**Reading: User-Defined Schema (UDS) for DSL and SQL**

How to Define and Enforce a User-Defined Schema in PySpark?

In this reading, you will learn how to define and enforce a user-defined schema in PySpark.

Spark provides a structured data processing framework that can define and enforce schemas for various data sources, including CSV files. Let's look at the steps to define and use a user-defined schema for a CSV file in PySpark:

Step 1:

Import the required libraries.

In [None]:
from pyspark.sql.types import StructType, IntegerType, FloatType, StringType, StructField

**Step 2:**

Define the schema.

Understanding the data before defining a schema is an important step.

Let's take a look at the step-by-step approach to understanding the data and defining an appropriate schema for a given input file:

Explore the data: Understand the different data types present in each column.

Column data types: Determine the appropriate data types for each column based on your observed values.

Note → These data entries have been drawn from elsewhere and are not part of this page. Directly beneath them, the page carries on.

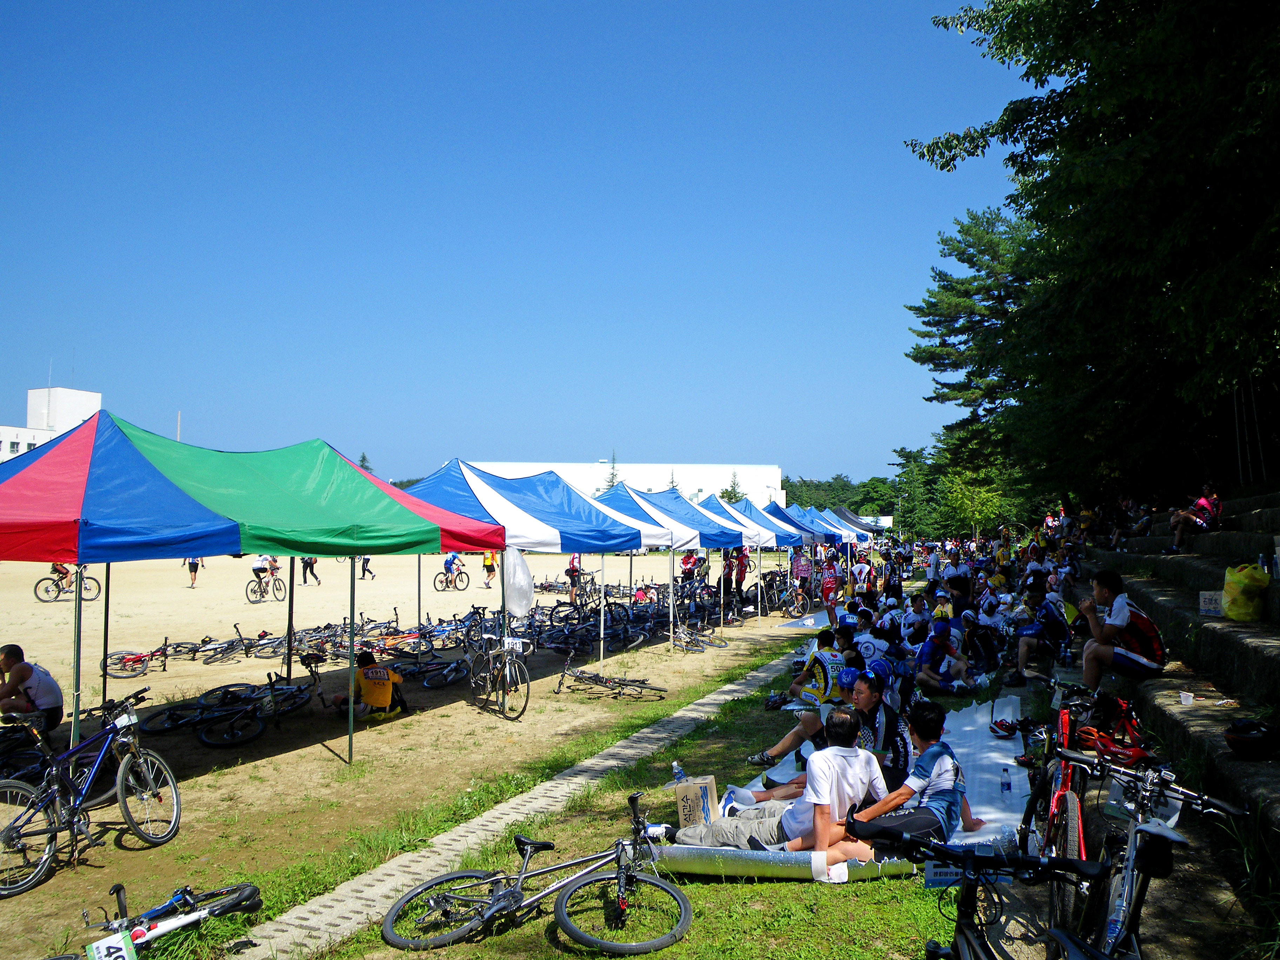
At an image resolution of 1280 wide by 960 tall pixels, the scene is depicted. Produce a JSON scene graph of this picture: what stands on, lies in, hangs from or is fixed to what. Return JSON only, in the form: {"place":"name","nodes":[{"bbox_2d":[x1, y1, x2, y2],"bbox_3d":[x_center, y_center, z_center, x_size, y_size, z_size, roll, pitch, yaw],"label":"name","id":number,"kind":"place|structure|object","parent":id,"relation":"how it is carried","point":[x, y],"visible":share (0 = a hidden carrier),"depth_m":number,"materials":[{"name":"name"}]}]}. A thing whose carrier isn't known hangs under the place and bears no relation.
{"place":"outdoors","nodes":[
{"label":"outdoors","id":0,"kind":"place"},
{"bbox_2d":[0,385,101,461],"label":"white building","id":1,"kind":"structure","parent":0,"point":[83,393],"materials":[{"name":"white paint"}]},
{"bbox_2d":[1,538,847,955],"label":"sandy ground","id":2,"kind":"structure","parent":0,"point":[162,673],"materials":[{"name":"beige sand"}]},
{"bbox_2d":[0,644,63,735],"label":"man","id":3,"kind":"object","parent":2,"relation":"on","point":[6,657],"visible":0.92,"depth_m":7.92},
{"bbox_2d":[32,564,100,602],"bbox_3d":[-13.743,2.451,24.859,0.626,1.032,1.613,-1,-3,32],"label":"bicycle","id":4,"kind":"object","parent":2,"relation":"on","point":[35,592],"visible":0.79,"depth_m":24.70,"materials":[{"name":"black metal"}]},
{"bbox_2d":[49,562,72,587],"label":"person","id":5,"kind":"object","parent":4,"relation":"on","point":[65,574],"visible":0.29,"depth_m":29.01},
{"bbox_2d":[0,688,182,893],"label":"bicycle","id":6,"kind":"object","parent":2,"relation":"on","point":[128,759],"visible":0.99,"depth_m":6.19,"materials":[{"name":"metal"}]},
{"bbox_2d":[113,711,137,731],"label":"number plate","id":7,"kind":"object","parent":6,"relation":"attached to","point":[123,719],"visible":0.96,"depth_m":6.46,"materials":[{"name":"white"}]},
{"bbox_2d":[104,637,173,680],"bbox_3d":[-6.955,2.546,14.560,0.495,0.562,1.310,-2,-3,37],"label":"bicycle","id":8,"kind":"object","parent":2,"relation":"on","point":[123,657],"visible":0.85,"depth_m":14.46,"materials":[{"name":"red metal"}]},
{"bbox_2d":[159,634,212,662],"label":"bicycle","id":9,"kind":"object","parent":2,"relation":"on","point":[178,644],"visible":0.75,"depth_m":16.20,"materials":[{"name":"black metal"}]},
{"bbox_2d":[182,554,204,587],"bbox_3d":[-14.231,2.748,32.927,0.694,1.258,0.674,-1,-2,21],"label":"person","id":10,"kind":"object","parent":2,"relation":"on","point":[189,563],"visible":0.59,"depth_m":32.76},
{"bbox_2d":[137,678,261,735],"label":"bicycle","id":11,"kind":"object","parent":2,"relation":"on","point":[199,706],"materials":[{"name":"black metal"}]},
{"bbox_2d":[197,624,270,664],"bbox_3d":[-5.956,2.552,15.826,0.517,0.590,1.570,-1,-3,35],"label":"bicycle","id":12,"kind":"object","parent":2,"relation":"on","point":[213,649],"visible":0.96,"depth_m":15.65,"materials":[{"name":"black"}]},
{"bbox_2d":[0,415,510,766],"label":"canopy tent","id":13,"kind":"object","parent":2,"relation":"on","point":[422,522],"visible":0.97,"depth_m":7.21,"materials":[{"name":"blue fabric"}]},
{"bbox_2d":[198,656,322,745],"bbox_3d":[-3.644,2.184,10.298,0.528,0.789,1.616,-1,-2,21],"label":"bicycle","id":14,"kind":"object","parent":2,"relation":"on","point":[234,732],"visible":0.96,"depth_m":10.11,"materials":[{"name":"black metal"}]},
{"bbox_2d":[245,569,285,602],"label":"bicycle","id":15,"kind":"object","parent":2,"relation":"on","point":[255,600],"visible":0.84,"depth_m":26.77,"materials":[{"name":"black metal"}]},
{"bbox_2d":[250,552,280,595],"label":"person","id":16,"kind":"object","parent":15,"relation":"on","point":[263,560],"visible":0.79,"depth_m":29.20},
{"bbox_2d":[300,555,321,585],"bbox_3d":[-11.272,2.733,35.286,0.678,1.536,0.682,-1,-2,21],"label":"person","id":17,"kind":"object","parent":2,"relation":"on","point":[306,563],"visible":0.77,"depth_m":35.14},
{"bbox_2d":[359,555,375,579],"bbox_3d":[-10.366,2.912,39.178,0.698,1.510,0.629,-1,-2,21],"label":"person","id":18,"kind":"object","parent":2,"relation":"on","point":[364,563],"visible":0.59,"depth_m":39.08},
{"bbox_2d":[334,651,407,721],"bbox_3d":[-2.822,2.179,10.833,0.706,0.717,0.622,0,-2,5],"label":"person","id":19,"kind":"object","parent":2,"relation":"on","point":[367,679],"visible":0.95,"depth_m":10.70},
{"bbox_2d":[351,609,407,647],"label":"bicycle","id":20,"kind":"object","parent":2,"relation":"on","point":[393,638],"visible":0.73,"depth_m":17.29,"materials":[{"name":"orange metal"}]},
{"bbox_2d":[399,648,467,689],"bbox_3d":[-2.656,2.492,13.637,0.604,0.628,1.276,-1,-2,21],"label":"bicycle","id":21,"kind":"object","parent":2,"relation":"on","point":[435,684],"visible":0.81,"depth_m":13.52,"materials":[{"name":"black metal"}]},
{"bbox_2d":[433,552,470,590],"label":"bicycle","id":22,"kind":"object","parent":2,"relation":"on","point":[441,582],"visible":0.98,"depth_m":33.08,"materials":[{"name":"white metal"}]},
{"bbox_2d":[481,546,497,587],"bbox_3d":[-5.049,2.895,34.677,0.626,1.441,1.146,0,-2,4],"label":"person","id":23,"kind":"object","parent":2,"relation":"on","point":[488,571],"visible":0.78,"depth_m":34.42},
{"bbox_2d":[464,629,532,720],"bbox_3d":[-1.605,2.133,11.436,0.522,0.940,1.787,1,-3,-30],"label":"bicycle","id":24,"kind":"object","parent":2,"relation":"on","point":[504,668],"visible":0.91,"depth_m":11.23,"materials":[{"name":"metal"}]},
{"bbox_2d":[502,636,525,653],"bbox_3d":[-1.354,1.770,11.023,0.123,0.196,0.284,2,-3,-45],"label":"number plate","id":25,"kind":"object","parent":24,"relation":"attached to","point":[518,644],"visible":0.93,"depth_m":11.00,"materials":[{"name":"white"}]},
{"bbox_2d":[400,459,664,672],"bbox_3d":[-1.717,1.227,13.269,2.667,2.916,3.623,-1,-2,21],"label":"canopy tent","id":26,"kind":"object","parent":2,"relation":"on","point":[467,485],"visible":0.72,"depth_m":12.58,"materials":[{"name":"blue fabric"}]},
{"bbox_2d":[502,547,534,618],"bbox_3d":[-1.415,1.183,11.895,0.440,0.866,0.396,-1,-2,21],"label":"white bag","id":27,"kind":"object","parent":26,"relation":"hanging from","point":[515,603],"visible":0.88,"depth_m":11.81,"materials":[{"name":"white plastic"}]},
{"bbox_2d":[565,550,583,603],"bbox_3d":[-1.680,2.464,26.724,0.535,1.504,0.823,0,-2,-4],"label":"person","id":28,"kind":"object","parent":2,"relation":"on","point":[573,563],"visible":0.74,"depth_m":26.55},
{"bbox_2d":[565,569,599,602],"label":"bicycle","id":29,"kind":"object","parent":2,"relation":"on","point":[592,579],"visible":0.76,"depth_m":28.73,"materials":[{"name":"black metal"}]},
{"bbox_2d":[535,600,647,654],"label":"bicycle","id":30,"kind":"object","parent":2,"relation":"on","point":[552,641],"visible":0.83,"depth_m":16.76,"materials":[{"name":"black metal"}]},
{"bbox_2d":[553,652,667,701],"bbox_3d":[-0.410,2.420,12.600,1.597,0.628,0.466,-1,-2,21],"label":"bicycle","id":31,"kind":"object","parent":2,"relation":"on","point":[560,684],"visible":0.98,"depth_m":12.59,"materials":[{"name":"metal"}]},
{"bbox_2d":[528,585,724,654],"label":"row","id":32,"kind":"object","parent":2,"relation":"on","point":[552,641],"visible":0.82,"depth_m":18.72,"materials":[{"name":"black metal"}]},
{"bbox_2d":[588,482,750,651],"bbox_3d":[0.277,1.493,18.265,2.510,2.781,3.168,-1,-2,21],"label":"canopy tent","id":33,"kind":"object","parent":2,"relation":"on","point":[690,531],"visible":0.65,"depth_m":17.52,"materials":[{"name":"fabric"}]},
{"bbox_2d":[677,549,699,584],"bbox_3d":[1.388,2.585,29.136,0.730,1.180,1.075,0,-2,-1],"label":"person","id":34,"kind":"object","parent":2,"relation":"on","point":[685,563],"visible":0.83,"depth_m":28.96},
{"bbox_2d":[673,617,729,651],"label":"bicycle","id":35,"kind":"object","parent":2,"relation":"on","point":[682,635],"visible":0.83,"depth_m":18.19,"materials":[{"name":"silver metal"}]},
{"bbox_2d":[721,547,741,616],"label":"person","id":36,"kind":"object","parent":2,"relation":"on","point":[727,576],"visible":0.75,"depth_m":22.60},
{"bbox_2d":[730,545,752,614],"bbox_3d":[2.347,2.303,24.100,0.630,1.704,0.665,1,-2,-13],"label":"person","id":37,"kind":"object","parent":2,"relation":"on","point":[746,566],"visible":0.76,"depth_m":24.01},
{"bbox_2d":[702,495,805,620],"bbox_3d":[2.316,1.756,23.748,2.453,2.596,2.928,-1,-2,21],"label":"canopy tent","id":38,"kind":"object","parent":2,"relation":"on","point":[730,506],"visible":0.58,"depth_m":23.01,"materials":[{"name":"blue fabric"}]},
{"bbox_2d":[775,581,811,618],"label":"bicycle","id":39,"kind":"object","parent":2,"relation":"on","point":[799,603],"visible":0.91,"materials":[{"name":"black metal"}]},
{"bbox_2d":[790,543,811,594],"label":"person","id":40,"kind":"object","parent":2,"relation":"on","point":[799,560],"visible":0.84,"depth_m":26.58},
{"bbox_2d":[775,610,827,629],"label":"mat","id":41,"kind":"object","parent":2,"relation":"on","point":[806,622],"visible":0.59,"depth_m":22.45,"materials":[{"name":"silver plastic"}]},
{"bbox_2d":[776,503,853,546],"bbox_3d":[5.421,2.181,33.820,2.640,2.631,3.181,-1,-2,21],"label":"canopy tent","id":42,"kind":"object","parent":2,"relation":"on","point":[838,539],"visible":0.43,"depth_m":33.15,"materials":[{"name":"blue fabric"}]},
{"bbox_2d":[818,550,841,620],"bbox_3d":[4.306,2.400,23.216,0.745,1.434,0.900,-1,-2,21],"label":"person","id":43,"kind":"object","parent":2,"relation":"on","point":[830,582],"visible":0.88,"depth_m":23.05},
{"bbox_2d":[0,0,1034,498],"label":"sky","id":44,"kind":"structure","parent":0,"point":[430,447],"materials":[{"name":"blue"}]},
{"bbox_2d":[226,645,810,959],"label":"paved path","id":45,"kind":"structure","parent":0,"point":[703,708],"materials":[{"name":"grey concrete"}]},
{"bbox_2d":[457,459,786,511],"label":"white building","id":46,"kind":"structure","parent":0,"point":[711,474],"materials":[{"name":"white paint"}]},
{"bbox_2d":[296,624,1061,959],"label":"lawn","id":47,"kind":"structure","parent":0,"point":[799,904],"materials":[{"name":"green plant"}]},
{"bbox_2d":[384,793,691,953],"bbox_3d":[-0.425,1.916,4.922,1.565,0.715,0.500,0,-2,3],"label":"bicycle","id":48,"kind":"object","parent":47,"relation":"on","point":[682,907],"visible":0.99,"depth_m":4.91,"materials":[{"name":"metal"}]},
{"bbox_2d":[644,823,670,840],"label":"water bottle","id":49,"kind":"object","parent":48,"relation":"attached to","point":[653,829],"visible":0.76,"depth_m":5.21,"materials":[{"name":"white plastic"}]},
{"bbox_2d":[670,760,687,784],"bbox_3d":[0.243,1.867,6.392,0.095,0.237,0.086,0,-2,-3],"label":"water bottle","id":50,"kind":"object","parent":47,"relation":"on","point":[677,770],"visible":0.63,"depth_m":6.37,"materials":[{"name":"clear plastic"}]},
{"bbox_2d":[672,775,718,828],"bbox_3d":[0.329,1.902,6.067,0.246,0.268,0.259,0,-2,5],"label":"cardboard box","id":51,"kind":"object","parent":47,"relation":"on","point":[682,813],"visible":0.87,"depth_m":5.96,"materials":[{"name":"cardboard"}]},
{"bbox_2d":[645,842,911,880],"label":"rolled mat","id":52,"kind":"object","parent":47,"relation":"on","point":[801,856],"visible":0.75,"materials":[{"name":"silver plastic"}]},
{"bbox_2d":[658,698,1038,877],"bbox_3d":[1.723,2.068,7.124,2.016,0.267,3.610,-1,-2,21],"label":"mat","id":53,"kind":"object","parent":47,"relation":"on","point":[979,757],"visible":0.45,"depth_m":6.44,"materials":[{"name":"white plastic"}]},
{"bbox_2d":[665,712,887,860],"bbox_3d":[0.788,1.707,5.738,1.217,0.880,0.684,0,-2,2],"label":"man","id":54,"kind":"object","parent":53,"relation":"on","point":[841,757],"visible":0.89,"depth_m":5.59},
{"bbox_2d":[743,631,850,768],"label":"man","id":55,"kind":"object","parent":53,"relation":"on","point":[777,748],"visible":0.78,"depth_m":8.33},
{"bbox_2d":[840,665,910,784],"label":"man","id":56,"kind":"object","parent":53,"relation":"on","point":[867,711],"visible":0.53,"depth_m":6.57},
{"bbox_2d":[830,700,984,866],"bbox_3d":[1.440,1.629,5.489,0.623,0.890,0.719,-2,-3,42],"label":"man","id":57,"kind":"object","parent":53,"relation":"on","point":[942,781],"visible":0.8,"depth_m":5.35},
{"bbox_2d":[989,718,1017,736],"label":"bicycle helmet","id":58,"kind":"object","parent":53,"relation":"on","point":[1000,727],"visible":0.95,"depth_m":8.51,"materials":[{"name":"red plastic"}]},
{"bbox_2d":[999,765,1011,795],"bbox_3d":[2.349,1.937,6.658,0.076,0.187,0.074,-1,-2,21],"label":"water bottle","id":59,"kind":"object","parent":53,"relation":"on","point":[1005,784],"visible":0.99,"depth_m":6.63,"materials":[{"name":"clear plastic"}]},
{"bbox_2d":[847,624,893,672],"bbox_3d":[2.255,1.818,10.091,0.619,0.746,0.600,-1,-2,21],"label":"person","id":60,"kind":"object","parent":47,"relation":"on","point":[867,646],"visible":0.61,"depth_m":9.96},
{"bbox_2d":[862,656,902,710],"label":"person","id":61,"kind":"object","parent":47,"relation":"on","point":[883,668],"visible":0.48,"depth_m":8.32},
{"bbox_2d":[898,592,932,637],"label":"person","id":62,"kind":"object","parent":47,"relation":"on","point":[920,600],"visible":0.74,"depth_m":14.30},
{"bbox_2d":[911,618,970,693],"bbox_3d":[3.275,1.960,11.336,0.743,0.873,0.794,-1,-3,32],"label":"person","id":63,"kind":"object","parent":47,"relation":"on","point":[931,644],"visible":0.99,"depth_m":11.20},
{"bbox_2d":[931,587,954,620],"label":"person","id":64,"kind":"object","parent":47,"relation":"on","point":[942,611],"visible":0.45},
{"bbox_2d":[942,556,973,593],"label":"person","id":65,"kind":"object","parent":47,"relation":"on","point":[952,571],"visible":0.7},
{"bbox_2d":[849,822,1118,959],"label":"bicycle","id":66,"kind":"object","parent":47,"relation":"on","point":[965,939],"visible":1,"depth_m":2.81,"materials":[{"name":"black metal"}]},
{"bbox_2d":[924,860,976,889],"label":"number plate","id":67,"kind":"object","parent":66,"relation":"attached to","point":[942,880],"visible":0.6,"depth_m":3.10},
{"bbox_2d":[964,597,1006,666],"bbox_3d":[4.550,2.038,13.693,0.796,0.987,0.834,-1,-2,21],"label":"person","id":68,"kind":"object","parent":47,"relation":"on","point":[984,630],"visible":0.9,"depth_m":13.55},
{"bbox_2d":[1016,676,1105,927],"bbox_3d":[2.083,1.485,4.970,0.471,0.860,1.790,-1,-2,21],"label":"bicycle","id":69,"kind":"object","parent":47,"relation":"on","point":[1053,815],"visible":0.56,"depth_m":4.80,"materials":[{"name":"red metal"}]},
{"bbox_2d":[1074,493,1279,863],"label":"concrete steps","id":70,"kind":"structure","parent":0,"point":[1254,514],"depth_m":8.38,"materials":[{"name":"grey concrete"}]},
{"bbox_2d":[1010,585,1070,679],"bbox_3d":[4.602,1.767,11.809,0.775,1.064,0.851,-1,-3,32],"label":"person","id":71,"kind":"object","parent":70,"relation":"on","point":[1034,630],"visible":0.94,"depth_m":11.67},
{"bbox_2d":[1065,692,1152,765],"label":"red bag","id":72,"kind":"object","parent":70,"relation":"on","point":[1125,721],"visible":0.7,"depth_m":6.40,"materials":[{"name":"red"}]},
{"bbox_2d":[1075,570,1167,687],"bbox_3d":[3.793,1.207,8.166,0.609,0.934,0.613,1,-2,-10],"label":"man","id":73,"kind":"object","parent":70,"relation":"on","point":[1119,614],"visible":0.96,"depth_m":8.07},
{"bbox_2d":[1111,492,1157,549],"bbox_3d":[8.914,0.766,18.617,0.890,1.087,0.994,1,-2,-20],"label":"person","id":74,"kind":"object","parent":70,"relation":"on","point":[1130,506],"visible":0.75,"depth_m":18.50},
{"bbox_2d":[1178,690,1194,706],"bbox_3d":[3.665,1.477,6.946,0.106,0.084,0.107,-1,-2,21],"label":"cup","id":75,"kind":"object","parent":70,"relation":"on","point":[1185,697],"visible":0.98,"depth_m":6.92,"materials":[{"name":"white plastic"}]},
{"bbox_2d":[1167,480,1222,552],"bbox_3d":[7.184,0.509,13.369,0.647,0.959,0.617,1,-3,-26],"label":"person","id":76,"kind":"object","parent":70,"relation":"on","point":[1201,506],"visible":0.85,"depth_m":13.26},
{"bbox_2d":[1198,590,1224,616],"bbox_3d":[5.237,1.127,9.358,0.305,0.212,0.279,-1,-2,21],"label":"box","id":77,"kind":"object","parent":70,"relation":"on","point":[1212,606],"visible":0.82,"depth_m":9.33,"materials":[{"name":"white"}]},
{"bbox_2d":[1220,561,1269,620],"bbox_3d":[5.274,0.966,8.997,0.397,0.519,0.426,0,-2,2],"label":"yellow bag","id":78,"kind":"object","parent":70,"relation":"on","point":[1254,595],"visible":0.97,"depth_m":8.88,"materials":[{"name":"yellow plastic"}]},
{"bbox_2d":[1222,718,1279,758],"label":"helmet","id":79,"kind":"object","parent":70,"relation":"on","point":[1238,738],"visible":0.99,"depth_m":5.46,"materials":[{"name":"black plastic"}]},
{"label":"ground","id":80,"kind":"structure","parent":0},
{"bbox_2d":[51,881,260,959],"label":"bicycle","id":81,"kind":"object","parent":80,"relation":"on","point":[247,896],"visible":0.93,"depth_m":4.72,"materials":[{"name":"white metal"}]},
{"bbox_2d":[86,930,137,959],"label":"number plate","id":82,"kind":"object","parent":81,"relation":"attached to","point":[123,953],"visible":0.99,"depth_m":3.99,"materials":[{"name":"white plastic"}]},
{"bbox_2d":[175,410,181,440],"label":"pole","id":83,"kind":"object","parent":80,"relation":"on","point":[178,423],"visible":0.22,"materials":[{"name":"white"}]},
{"bbox_2d":[357,452,373,473],"label":"tree","id":84,"kind":"object","parent":80,"relation":"on","point":[361,461],"visible":0.16,"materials":[{"name":"plant"}]},
{"bbox_2d":[602,452,621,490],"label":"tree","id":85,"kind":"object","parent":80,"relation":"on","point":[613,477],"visible":0.21,"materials":[{"name":"plant"}]},
{"bbox_2d":[721,471,743,502],"label":"tree","id":86,"kind":"object","parent":80,"relation":"on","point":[730,498],"visible":0.3,"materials":[{"name":"green plant"}]},
{"bbox_2d":[830,506,888,537],"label":"canopy tent","id":87,"kind":"object","parent":80,"relation":"on","point":[878,528],"visible":0.49,"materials":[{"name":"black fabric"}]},
{"bbox_2d":[848,554,873,598],"bbox_3d":[5.446,2.530,25.440,0.766,1.326,0.858,-1,-2,21],"label":"person","id":88,"kind":"object","parent":80,"relation":"on","point":[862,574],"visible":0.89,"depth_m":25.27},
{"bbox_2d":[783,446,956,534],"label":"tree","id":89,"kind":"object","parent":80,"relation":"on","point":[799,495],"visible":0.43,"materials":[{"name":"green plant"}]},
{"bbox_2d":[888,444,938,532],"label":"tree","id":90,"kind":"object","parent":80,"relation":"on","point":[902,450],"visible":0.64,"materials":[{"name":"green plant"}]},
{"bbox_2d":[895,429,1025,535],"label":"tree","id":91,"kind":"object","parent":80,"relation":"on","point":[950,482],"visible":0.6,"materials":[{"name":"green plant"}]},
{"bbox_2d":[904,203,1041,483],"bbox_3d":[13.416,-3.145,36.869,7.957,13.499,7.989,-1,-2,21],"label":"pine tree","id":92,"kind":"object","parent":80,"relation":"on","point":[944,288],"visible":0.73,"depth_m":36.00,"materials":[{"name":"plant"}]},
{"bbox_2d":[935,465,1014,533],"label":"tree","id":93,"kind":"object","parent":80,"relation":"on","point":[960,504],"visible":0.71,"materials":[{"name":"green plant"}]},
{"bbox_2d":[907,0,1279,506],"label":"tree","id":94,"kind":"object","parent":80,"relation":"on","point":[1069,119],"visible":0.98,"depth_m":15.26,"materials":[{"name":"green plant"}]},
{"bbox_2d":[1051,750,1241,959],"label":"bicycle","id":95,"kind":"object","parent":80,"relation":"on","point":[1130,888],"visible":0.81,"depth_m":3.35,"materials":[{"name":"black metal"}]},
{"bbox_2d":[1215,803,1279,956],"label":"grass clump","id":96,"kind":"object","parent":80,"relation":"on","point":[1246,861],"visible":0.85,"depth_m":4.21,"materials":[{"name":"green plant"}]},
{"bbox_2d":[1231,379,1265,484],"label":"pole","id":97,"kind":"object","parent":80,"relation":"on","point":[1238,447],"visible":0.64,"depth_m":16.82,"materials":[{"name":"metal"}]}
]}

Define the schema: Use the 'StructType' class in Spark and create a 'StructField' for each column, mentioning the column name, data type, and other properties.

Example:

In [None]:
schema = StructType([
    StructField("Emp_Id", StringType(), False),
    StructField("Emp_Name", StringType(), False),
    StructField("Department", StringType(), False),
    StructField("Salary", IntegerType(), False),
    StructField("Phone", IntegerType(), True),
])

'False' indicates null values are NOT allowed for the column.

The schema defined above can be utilized for the below CSV file data:

Filename: employee.csv

In [None]:
emp_id,emp_name,dept,salary,phone
A101,jhon,computer science,1000,+1 (701) 846 958
A102,Peter,Electronics,2000,
A103,Micheal,IT,2500,

**Step 3: Read the input file with user-defined schema.**

In [None]:
#create a dataframe on top a csv file
df = (spark.read
  .format("csv")
  .schema(schema)
  .option("header", "true")
  .load("employee.csv")
)
# display the dataframe content
df.show()

**Step 4: Use the printSchema() method in Spark to display the schema of a DataFrame and ensure that the schema is applied correctly to the data.**

In [None]:
df.printSchema()